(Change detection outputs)
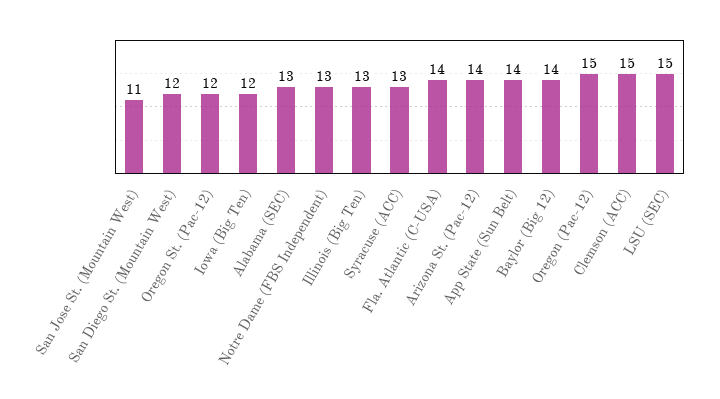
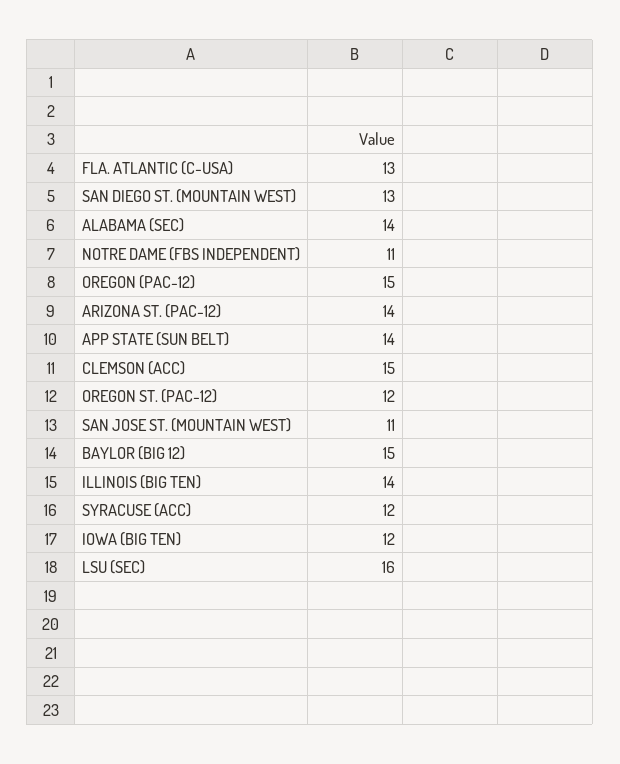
San Diego St. (Mountain West): 12 -> 13
Alabama (SEC): 13 -> 14
Notre Dame (FBS Independent): 13 -> 11
Illinois (Big Ten): 13 -> 14
Syracuse (ACC): 13 -> 12
Fla. Atlantic (C-USA): 14 -> 13
Baylor (Big 12): 14 -> 15
LSU (SEC): 15 -> 16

▶ [Problem description]: Set down exactly, and only, the lines from the one with "Fla. Atlantic (C-USA): 14 -> 13" to the final line of the data.

▶ [Expected output]:
Fla. Atlantic (C-USA): 14 -> 13
Baylor (Big 12): 14 -> 15
LSU (SEC): 15 -> 16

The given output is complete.